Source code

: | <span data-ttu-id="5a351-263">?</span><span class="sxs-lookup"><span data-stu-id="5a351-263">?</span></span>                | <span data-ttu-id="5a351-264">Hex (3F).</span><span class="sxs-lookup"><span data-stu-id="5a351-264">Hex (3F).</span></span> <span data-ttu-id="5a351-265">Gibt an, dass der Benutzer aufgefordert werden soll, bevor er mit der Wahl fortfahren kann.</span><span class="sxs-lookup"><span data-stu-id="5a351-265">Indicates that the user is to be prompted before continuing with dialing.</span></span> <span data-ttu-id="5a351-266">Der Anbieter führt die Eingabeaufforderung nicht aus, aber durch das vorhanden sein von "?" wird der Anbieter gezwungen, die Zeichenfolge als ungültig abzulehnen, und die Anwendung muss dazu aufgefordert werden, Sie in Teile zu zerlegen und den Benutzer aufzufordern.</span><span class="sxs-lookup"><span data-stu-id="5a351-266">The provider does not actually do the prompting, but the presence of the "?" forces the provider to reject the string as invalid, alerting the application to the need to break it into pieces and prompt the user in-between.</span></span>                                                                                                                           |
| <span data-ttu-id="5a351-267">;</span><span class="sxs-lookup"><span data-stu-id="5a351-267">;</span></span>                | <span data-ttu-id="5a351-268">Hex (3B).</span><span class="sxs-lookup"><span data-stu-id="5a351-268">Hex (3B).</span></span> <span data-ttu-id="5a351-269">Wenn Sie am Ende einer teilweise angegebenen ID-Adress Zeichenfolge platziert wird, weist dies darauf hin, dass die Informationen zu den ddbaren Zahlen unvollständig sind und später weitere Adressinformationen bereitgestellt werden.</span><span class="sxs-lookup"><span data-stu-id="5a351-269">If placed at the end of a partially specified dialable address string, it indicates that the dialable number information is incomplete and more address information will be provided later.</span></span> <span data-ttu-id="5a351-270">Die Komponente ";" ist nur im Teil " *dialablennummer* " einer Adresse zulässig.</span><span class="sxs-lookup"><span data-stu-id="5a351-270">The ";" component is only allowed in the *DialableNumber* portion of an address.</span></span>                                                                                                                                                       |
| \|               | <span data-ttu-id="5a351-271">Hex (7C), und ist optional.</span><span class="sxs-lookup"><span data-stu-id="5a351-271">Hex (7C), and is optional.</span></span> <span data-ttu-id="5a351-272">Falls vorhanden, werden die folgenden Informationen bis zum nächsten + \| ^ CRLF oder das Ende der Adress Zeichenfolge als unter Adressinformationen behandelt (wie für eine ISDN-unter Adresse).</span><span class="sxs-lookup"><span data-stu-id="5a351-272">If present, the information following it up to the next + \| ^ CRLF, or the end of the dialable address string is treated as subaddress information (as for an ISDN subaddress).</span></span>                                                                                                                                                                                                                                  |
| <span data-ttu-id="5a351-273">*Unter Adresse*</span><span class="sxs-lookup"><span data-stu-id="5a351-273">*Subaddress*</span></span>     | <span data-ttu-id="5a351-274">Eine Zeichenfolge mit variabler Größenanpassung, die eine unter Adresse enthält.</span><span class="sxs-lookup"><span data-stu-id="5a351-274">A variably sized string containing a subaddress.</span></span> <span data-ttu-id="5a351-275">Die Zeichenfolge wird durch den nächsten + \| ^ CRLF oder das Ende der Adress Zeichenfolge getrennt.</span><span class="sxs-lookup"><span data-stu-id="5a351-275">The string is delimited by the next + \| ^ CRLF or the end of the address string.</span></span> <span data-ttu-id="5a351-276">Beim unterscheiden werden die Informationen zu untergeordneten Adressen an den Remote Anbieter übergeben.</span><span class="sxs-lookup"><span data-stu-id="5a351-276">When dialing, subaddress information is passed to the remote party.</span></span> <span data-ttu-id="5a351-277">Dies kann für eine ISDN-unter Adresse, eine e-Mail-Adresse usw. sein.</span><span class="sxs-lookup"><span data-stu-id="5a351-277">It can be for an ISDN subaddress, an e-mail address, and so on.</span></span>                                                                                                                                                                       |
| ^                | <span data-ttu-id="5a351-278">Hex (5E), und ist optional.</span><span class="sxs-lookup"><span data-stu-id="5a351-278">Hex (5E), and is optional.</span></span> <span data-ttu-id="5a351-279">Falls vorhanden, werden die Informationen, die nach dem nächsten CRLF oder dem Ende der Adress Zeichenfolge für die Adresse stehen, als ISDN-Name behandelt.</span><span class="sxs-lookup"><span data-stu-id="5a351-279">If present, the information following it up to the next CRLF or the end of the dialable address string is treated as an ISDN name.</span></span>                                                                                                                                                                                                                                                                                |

§ **ACTIVITY**:
Transcribe all of the data so that each line matches the source exactly.

§ **THE COMPLETED TASK**:
Source code

: | <span data-ttu-id="5a351-263">?</span><span class="sxs-lookup"><span data-stu-id="5a351-263">?</span></span>                | <span data-ttu-id="5a351-264">Hex (3F).</span><span class="sxs-lookup"><span data-stu-id="5a351-264">Hex (3F).</span></span> <span data-ttu-id="5a351-265">Gibt an, dass der Benutzer aufgefordert werden soll, bevor er mit der Wahl fortfahren kann.</span><span class="sxs-lookup"><span data-stu-id="5a351-265">Indicates that the user is to be prompted before continuing with dialing.</span></span> <span data-ttu-id="5a351-266">Der Anbieter führt die Eingabeaufforderung nicht aus, aber durch das vorhanden sein von "?" wird der Anbieter gezwungen, die Zeichenfolge als ungültig abzulehnen, und die Anwendung muss dazu aufgefordert werden, Sie in Teile zu zerlegen und den Benutzer aufzufordern.</span><span class="sxs-lookup"><span data-stu-id="5a351-266">The provider does not actually do the prompting, but the presence of the "?" forces the provider to reject the string as invalid, alerting the application to the need to break it into pieces and prompt the user in-between.</span></span>                                                                                                                           |
| <span data-ttu-id="5a351-267">;</span><span class="sxs-lookup"><span data-stu-id="5a351-267">;</span></span>                | <span data-ttu-id="5a351-268">Hex (3B).</span><span class="sxs-lookup"><span data-stu-id="5a351-268">Hex (3B).</span></span> <span data-ttu-id="5a351-269">Wenn Sie am Ende einer teilweise angegebenen ID-Adress Zeichenfolge platziert wird, weist dies darauf hin, dass die Informationen zu den ddbaren Zahlen unvollständig sind und später weitere Adressinformationen bereitgestellt werden.</span><span class="sxs-lookup"><span data-stu-id="5a351-269">If placed at the end of a partially specified dialable address string, it indicates that the dialable number information is incomplete and more address information will be provided later.</span></span> <span data-ttu-id="5a351-270">Die Komponente ";" ist nur im Teil " *dialablennummer* " einer Adresse zulässig.</span><span class="sxs-lookup"><span data-stu-id="5a351-270">The ";" component is only allowed in the *DialableNumber* portion of an address.</span></span>                                                                                                                                                       |
| \|               | <span data-ttu-id="5a351-271">Hex (7C), und ist optional.</span><span class="sxs-lookup"><span data-stu-id="5a351-271">Hex (7C), and is optional.</span></span> <span data-ttu-id="5a351-272">Falls vorhanden, werden die folgenden Informationen bis zum nächsten + \| ^ CRLF oder das Ende der Adress Zeichenfolge als unter Adressinformationen behandelt (wie für eine ISDN-unter Adresse).</span><span class="sxs-lookup"><span data-stu-id="5a351-272">If present, the information following it up to the next + \| ^ CRLF, or the end of the dialable address string is treated as subaddress information (as for an ISDN subaddress).</span></span>                                                                                                                                                                                                                                  |
| <span data-ttu-id="5a351-273">*Unter Adresse*</span><span class="sxs-lookup"><span data-stu-id="5a351-273">*Subaddress*</span></span>     | <span data-ttu-id="5a351-274">Eine Zeichenfolge mit variabler Größenanpassung, die eine unter Adresse enthält.</span><span class="sxs-lookup"><span data-stu-id="5a351-274">A variably sized string containing a subaddress.</span></span> <span data-ttu-id="5a351-275">Die Zeichenfolge wird durch den nächsten + \| ^ CRLF oder das Ende der Adress Zeichenfolge getrennt.</span><span class="sxs-lookup"><span data-stu-id="5a351-275">The string is delimited by the next + \| ^ CRLF or the end of the address string.</span></span> <span data-ttu-id="5a351-276">Beim unterscheiden werden die Informationen zu untergeordneten Adressen an den Remote Anbieter übergeben.</span><span class="sxs-lookup"><span data-stu-id="5a351-276">When dialing, subaddress information is passed to the remote party.</span></span> <span data-ttu-id="5a351-277">Dies kann für eine ISDN-unter Adresse, eine e-Mail-Adresse usw. sein.</span><span class="sxs-lookup"><span data-stu-id="5a351-277">It can be for an ISDN subaddress, an e-mail address, and so on.</span></span>                                                                                                                                                                       |
| ^                | <span data-ttu-id="5a351-278">Hex (5E), und ist optional.</span><span class="sxs-lookup"><span data-stu-id="5a351-278">Hex (5E), and is optional.</span></span> <span data-ttu-id="5a351-279">Falls vorhanden, werden die Informationen, die nach dem nächsten CRLF oder dem Ende der Adress Zeichenfolge für die Adresse stehen, als ISDN-Name behandelt.</span><span class="sxs-lookup"><span data-stu-id="5a351-279">If present, the information following it up to the next CRLF or the end of the dialable address string is treated as an ISDN name.</span></span>                                                                                                                                                                                                                                                                                |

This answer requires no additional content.